Radujemy się, że dusza jest ważniejsza, niż cały otaczający nas świat. Można nawet dodać po swojemu, że jest ważniejsza od świata tak pięknego jak w lipcu i sierpniu, z wszystkimi drzewami, ptakami po kolei, aksamitkami, które właśnie rosną. Jest to zrozumiałe, bo dusza zostaje, a świat powoli znika nam z oczu.
O duszy mówimy zawsze ze wzruszeniem: „Kocham cię z głębi duszy”, „Zachowałem na dnie swojej duszy”, „Czytaj we mnie, w mojej duszy, która nie umiera”, „Otwieram duszę przed tobą”.
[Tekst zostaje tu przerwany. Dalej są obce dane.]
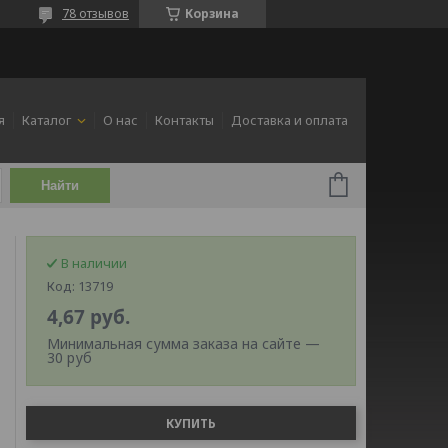
78 отзывов
Корзина
я
Каталог
О нас
Контакты
Доставка и оплата
Найти
В наличии
Код:
13719
4,67
руб.
Минимальная сумма заказа на сайте —
30 руб
КУПИТЬ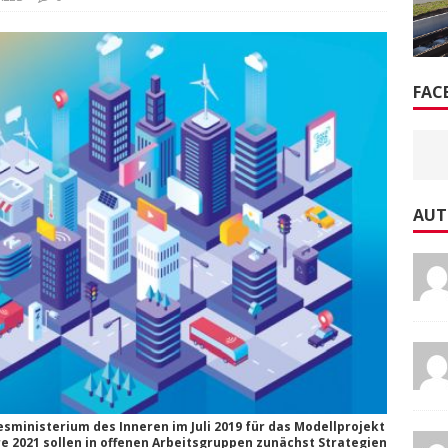
FAC
AUT
sministerium des Inneren im Juli 2019 für das Modellprojekt
re 2021 sollen in offenen Arbeitsgruppen zunächst Strategien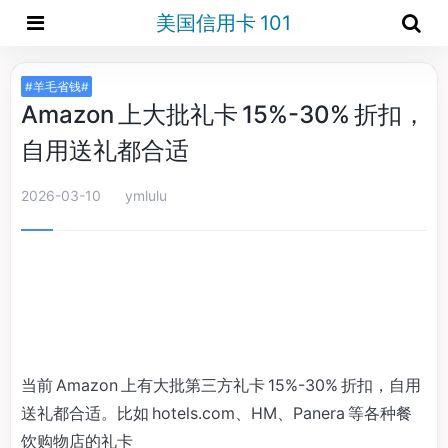
美国信用卡 101
#羊毛省钱#
Amazon 上大批礼卡 15%-30% 折扣，
自用送礼都合适
2026-03-10
ymlulu
当前 Amazon 上有大批第三方礼卡 15%-30% 折扣，自用
送礼都合适。比如 hotels.com、HM、Panera 等各种餐
饮购物店的礼卡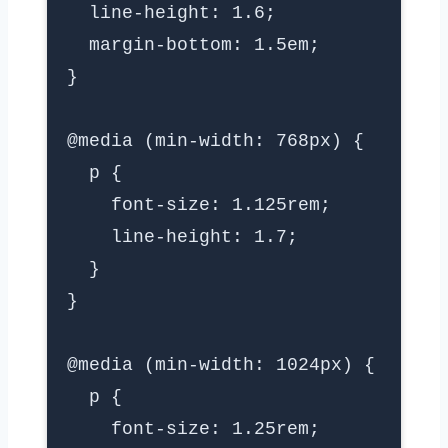
line-height: 1.6;
margin-bottom: 1.5em;
}
@media (min-width: 768px) {
p {
font-size: 1.125rem;
line-height: 1.7;
}
}
@media (min-width: 1024px) {
p {
font-size: 1.25rem;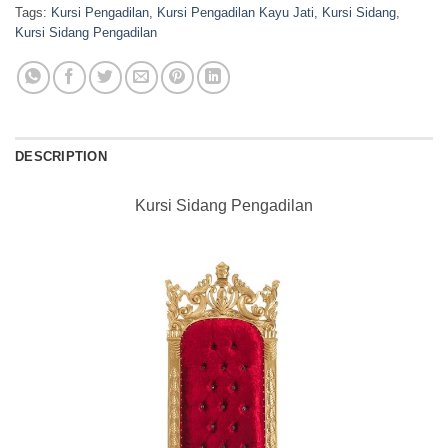
Tags:
Kursi Pengadilan
,
Kursi Pengadilan Kayu Jati
,
Kursi Sidang
,
Kursi Sidang Pengadilan
DESCRIPTION
Kursi Sidang Pengadilan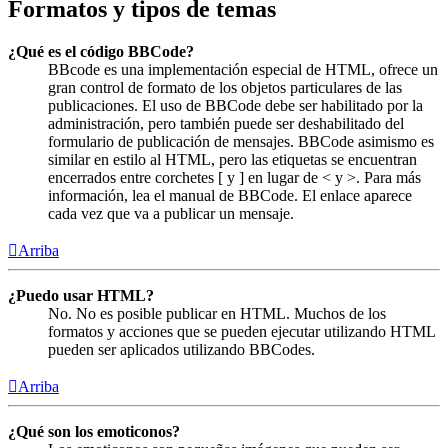
Formatos y tipos de temas
¿Qué es el código BBCode?
BBcode es una implementación especial de HTML, ofrece un
gran control de formato de los objetos particulares de las
publicaciones. El uso de BBCode debe ser habilitado por la
administración, pero también puede ser deshabilitado del
formulario de publicación de mensajes. BBCode asimismo es
similar en estilo al HTML, pero las etiquetas se encuentran
encerrados entre corchetes [ y ] en lugar de < y >. Para más
información, lea el manual de BBCode. El enlace aparece
cada vez que va a publicar un mensaje.
Arriba
¿Puedo usar HTML?
No. No es posible publicar en HTML. Muchos de los
formatos y acciones que se pueden ejecutar utilizando HTML
pueden ser aplicados utilizando BBCodes.
Arriba
¿Qué son los emoticonos?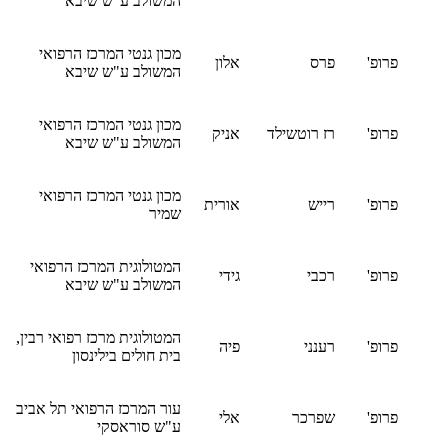
המשולב ע"ש שיבא
מכון גנטי המרכז הרפואי
פרופ'
פרס
אלון
המשולב ע"ש שיבא
מכון גנטי המרכז הרפואי
פרופ'
רז רוטשילד
אניק
המשולב ע"ש שיבא
מכון גנטי המרכז הרפואי
פרופ'
רייש
אורית
שמיר
המטולוגית המרכז הרפואי
פרופ'
רכבי
גידי
המשולב ע"ש שיבא
המטולוגית מרכז רפואי רבין,
פרופ'
רענני
פיה
בית חולים בילינסון
עור המרכז הרפואי תל אביב
פרופ'
שפרכר
אלי
ע"ש סוראסקי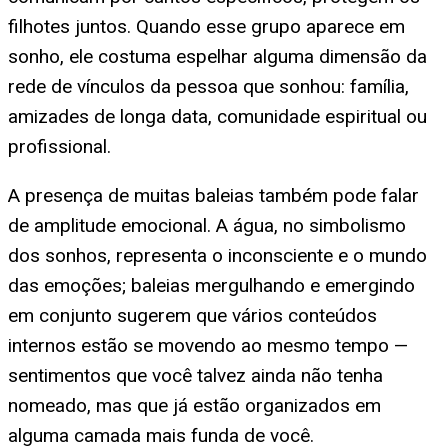
filhotes juntos. Quando esse grupo aparece em
sonho, ele costuma espelhar alguma dimensão da
rede de vínculos da pessoa que sonhou: família,
amizades de longa data, comunidade espiritual ou
profissional.
A presença de muitas baleias também pode falar
de amplitude emocional. A água, no simbolismo
dos sonhos, representa o inconsciente e o mundo
das emoções; baleias mergulhando e emergindo
em conjunto sugerem que vários conteúdos
internos estão se movendo ao mesmo tempo —
sentimentos que você talvez ainda não tenha
nomeado, mas que já estão organizados em
alguma camada mais funda de você.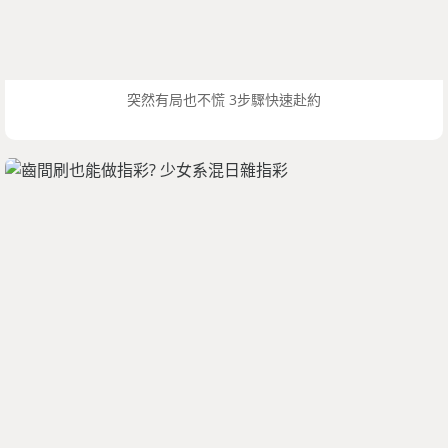
突然有局也不慌 3步驟快速赴約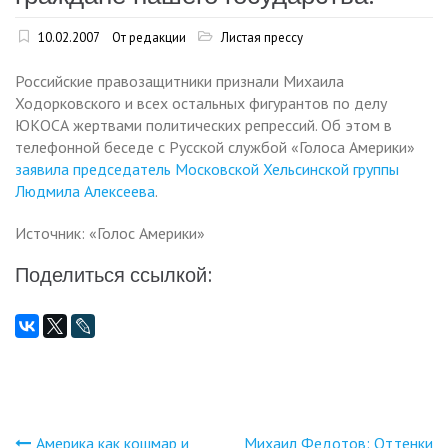
10.02.2007
От редакции
Листая прессу
Российские правозащитники признали Михаила
Ходорковского и всех остальных фигурантов по делу
ЮКОСА жертвами политических репрессий. Об этом в
телефонной беседе с Русской службой «Голоса Америки»
заявила председатель Московской Хельсинской группы
Людмила Алексеева
.
Источник: «Голос Америки»
Поделиться ссылкой:
Америка как кошмар и
Михаил Федотов: Оттенки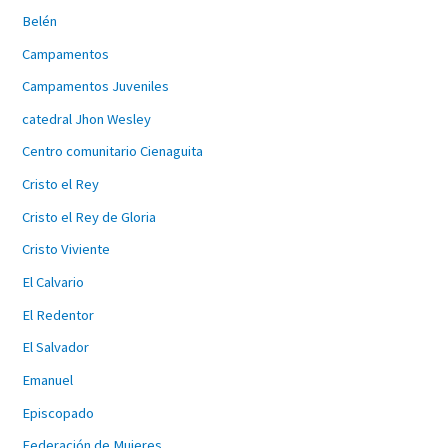
Belén
Campamentos
Campamentos Juveniles
catedral Jhon Wesley
Centro comunitario Cienaguita
Cristo el Rey
Cristo el Rey de Gloria
Cristo Viviente
El Calvario
El Redentor
El Salvador
Emanuel
Episcopado
Federación de Mujeres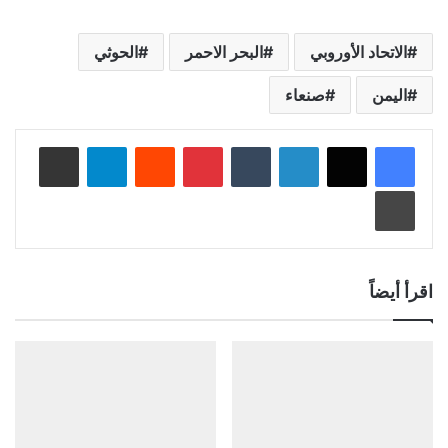
الاتحاد الأوروبي
البحر الاحمر
الحوثي
اليمن
صنعاء
لينكدإن
‏Tumblr
بينتيريست
‏Reddit
تيلقرام
مشاركة عبر البريد
طباعة
اقرأ أيضاً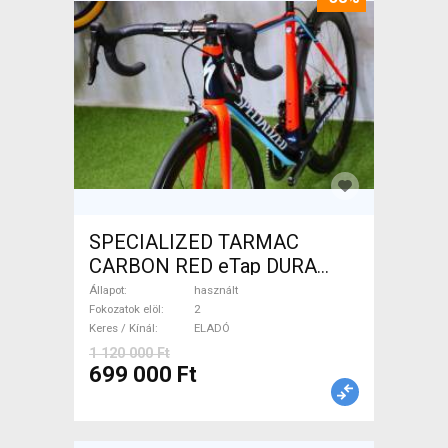
SPECIALIZED TARMAC
CARBON RED eTap DURA
Országúti használt ELADÓ
Állapot
használt
Fokozatok elöl
2
Keres / Kínál
ELADÓ
1 120 000 Ft
699 000 Ft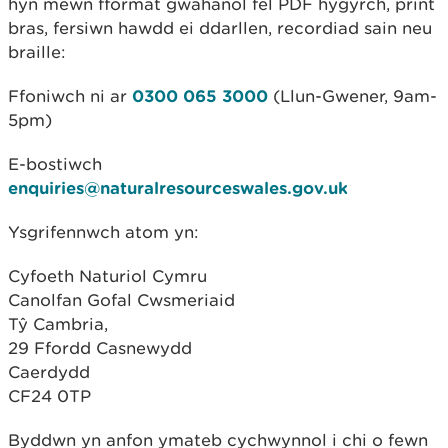
hyn mewn fformat gwahanol fel PDF hygyrch, print
bras, fersiwn hawdd ei ddarllen, recordiad sain neu
braille:
Ffoniwch ni ar
0300 065 3000
(Llun-Gwener, 9am-
5pm)
E-bostiwch
enquiries@naturalresourceswales.gov.uk
Ysgrifennwch atom yn:
Cyfoeth Naturiol Cymru
Canolfan Gofal Cwsmeriaid
Tŷ Cambria,
29 Ffordd Casnewydd
Caerdydd
CF24 0TP
Byddwn yn anfon ymateb cychwynnol i chi o fewn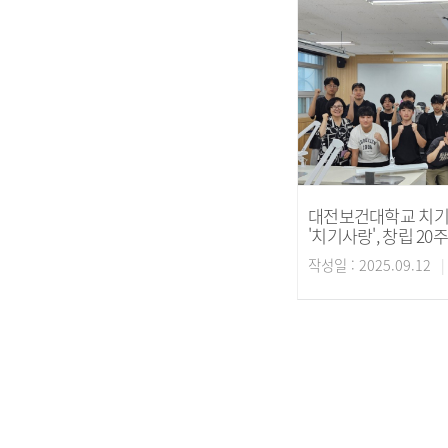
대전보건대학교 치
'치기사랑', 창립 2
작성일 : 2025.09.12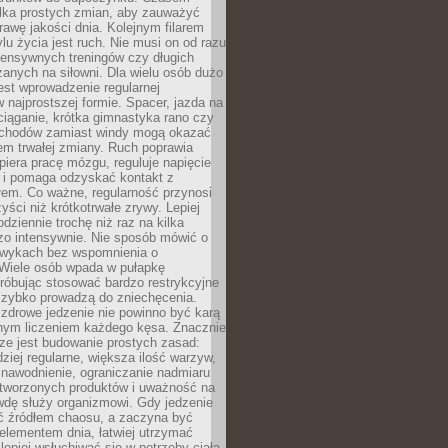
ilka prostych zmian, aby zauważyć
awę jakości dnia. Kolejnym filarem
lu życia jest ruch. Nie musi on od razu
tensywnych treningów czy długich
anych na siłowni. Dla wielu osób dużo
est wprowadzenie regularnej
 najprostszej formie. Spacer, jazda na
ciąganie, krótka gimnastyka rano czy
schodów zamiast windy mogą okazać
em trwałej zmiany. Ruch poprawia
piera pracę mózgu, reguluje napięcie
 i pomaga odzyskać kontakt z
łem. Co ważne, regularność przynosi
yści niż krótkotrwałe zrywy. Lepiej
odziennie trochę niż raz na kilka
zo intensywnie. Nie sposób mówić o
wykach bez wspomnienia o
 Wiele osób wpada w pułapkę
próbując stosować bardzo restrykcyjne
 szybko prowadzą do zniechęcenia.
drowe jedzenie nie powinno być karą
nnym liczeniem każdego kęsa. Znacznie
ze jest budowanie prostych zasad:
dziej regularne, większa ilość warzyw,
 nawodnienie, ograniczanie nadmiaru
tworzonych produktów i uważność na
wdę służy organizmowi. Gdy jedzenie
yć źródłem chaosu, a zaczyna być
lementem dnia, łatwiej utrzymać
lepiej wsłuchiwać się w potrzeby ciała.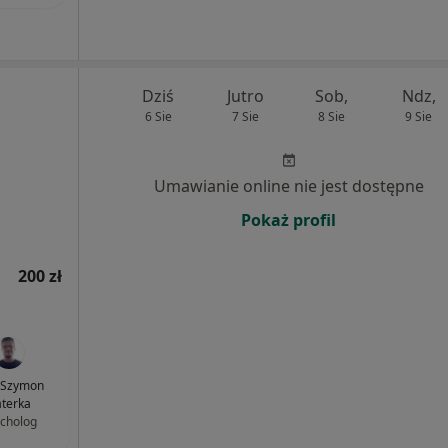
Dziś
Jutro
Sob,
Ndz,
6 Sie
7 Sie
8 Sie
9 Sie
Umawianie online nie jest dostępne
Pokaż profil
200 zł
 Szymon
terka
cholog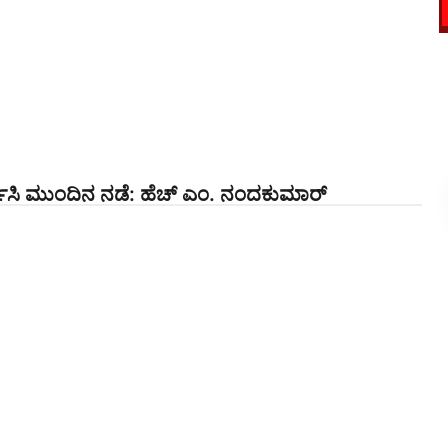
ಚರ್ಚಿಸಿ ಮುಂದಿನ ನಡೆ: ಹೆಚ್ ಎಂ. ನಂದಕುಮಾರ್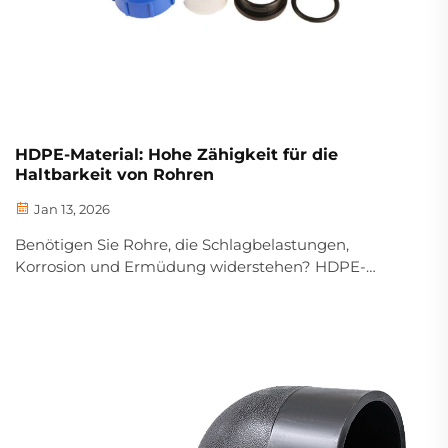
HDPE-Material: Hohe Zähigkeit für die
Haltbarkeit von Rohren
Jan 13, 2026
Benötigen Sie Rohre, die Schlagbelastungen,
Korrosion und Ermüdung widerstehen? HDPE-
Material bietet unübertroffene Zähigkeit und eine
Nutzungsdauer von über 50 Jahren. Erfahren Sie,
warum Ingenieure es für kritische Infrastrukturen
vorschreiben.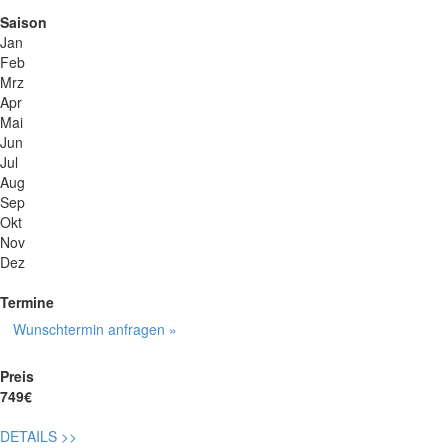
Saison
Jan
Feb
Mrz
Apr
Mai
Jun
Jul
Aug
Sep
Okt
Nov
Dez
Termine
Wunschtermin anfragen »
Preis
749€
DETAILS
>>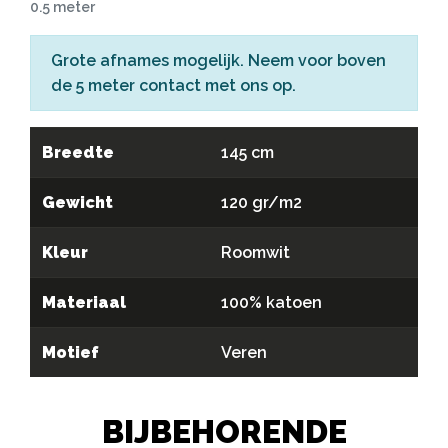
0.5 meter
Grote afnames mogelijk. Neem voor boven
de 5 meter
contact
met ons op.
Breedte
145 cm
Gewicht
120 gr/m2
Kleur
Roomwit
Materiaal
100% katoen
Motief
Veren
BIJBEHORENDE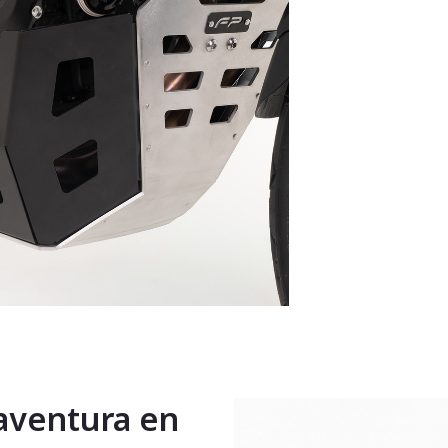
 aventura en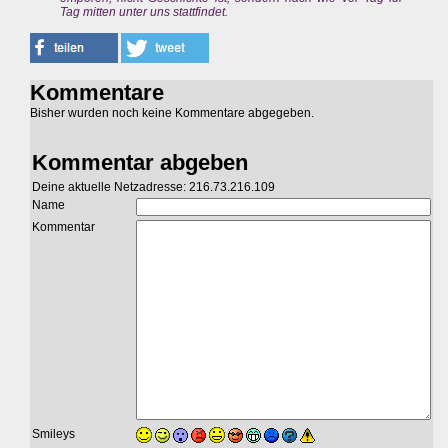
Tag mitten unter uns stattfindet.
Kommentare
Bisher wurden noch keine Kommentare abgegeben.
Kommentar abgeben
Deine aktuelle Netzadresse: 216.73.216.109
Name
Kommentar
Smileys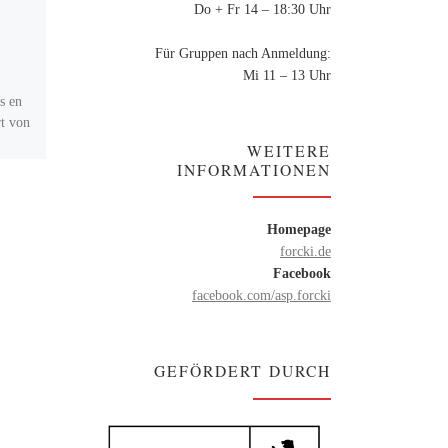
Do + Fr 14 – 18:30 Uhr
Upcycling-Werkstatt
Für Gruppen nach Anmeldung:
Upcycling-Werkstatt Aus
Mi 11 – 13 Uhr
Lieblingsklamotten Neues
s en
zaubern… im AWO-
t von
Stadtteiltreff Hellersdorf-Nord
WEITERE
Kastanienallee 53, 12627
INFORMATIONEN
Berlin, Hellersdorf-Nord
Dienstag 10 – 13 Uhr Freitag
9.30 – 12 Uhr
Homepage
forcki.de
Facebook
facebook.com/asp.forcki
GEFÖRDERT DURCH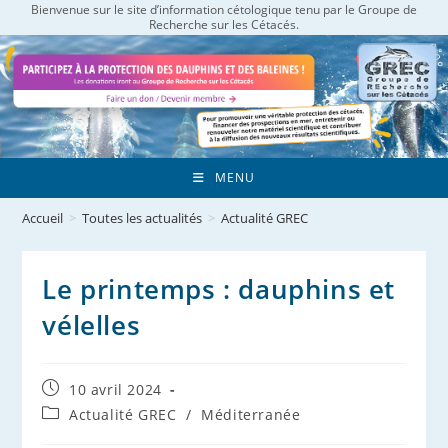
Bienvenue sur le site d’information cétologique tenu par le Groupe de
Skip
Recherche sur les Cétacés.
to
content
MENU
Accueil
>
Toutes les actualités
>
Actualité GREC
Le printemps : dauphins et
vélelles
Publication
10 avril 2024
publiée :
Post
Actualité GREC
/
Méditerranée
category: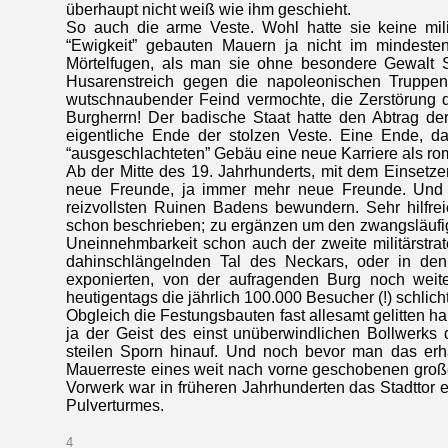
überhaupt nicht weiß wie ihm geschieht.
So auch die arme Veste. Wohl hatte sie keine mili
“Ewigkeit” gebauten Mauern ja nicht im mindeste
Mörtelfugen, als man sie ohne besondere Gewalt S
Husarenstreich gegen die napoleonischen Truppen
wutschnaubender Feind vermochte, die Zerstörung
Burgherrn! Der badische Staat hatte den Abtrag d
eigentliche Ende der stolzen Veste. Eine Ende, 
“ausgeschlachteten” Gebäu eine neue Karriere als ro
Ab der Mitte des 19. Jahrhunderts, mit dem Einset
neue Freunde, ja immer mehr neue Freunde. Und s
reizvollsten Ruinen Badens bewundern. Sehr hilfreic
schon beschrieben; zu ergänzen um den zwangsläufige
Uneinnehmbarkeit schon auch der zweite militärstra
dahinschlängelnden Tal des Neckars, oder in de
exponierten, von der aufragenden Burg noch weite
heutigentags die jährlich 100.000 Besucher (!) schl
Obgleich die Festungsbauten fast allesamt gelitten h
ja der Geist des einst unüberwindlichen Bollwerks 
steilen Sporn hinauf. Und noch bevor man das erha
Mauerreste eines weit nach vorne geschobenen große
Vorwerk war in früheren Jahrhunderten das Stadttor ef
Pulverturmes.
4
Czym jest dusza, której nie widzimy? Jest tym, co otwiera się, kocha, pozwala w sobie czytać. Jest miejscem, w którym Bóg chce w nas mieszkać. Bóg, który myśli inaczej niż my.
My patrzymy na cierpienie jak na nieszczęście. Bóg nam przypomina: Miłującemu Boga wszystko obraca się ku dobremu (Rz 8,28).
My boimy się śmierci, która dla nas jest katastrofą. Bóg mówi: śmierć to chwila największej nadziei w życiu człowieka.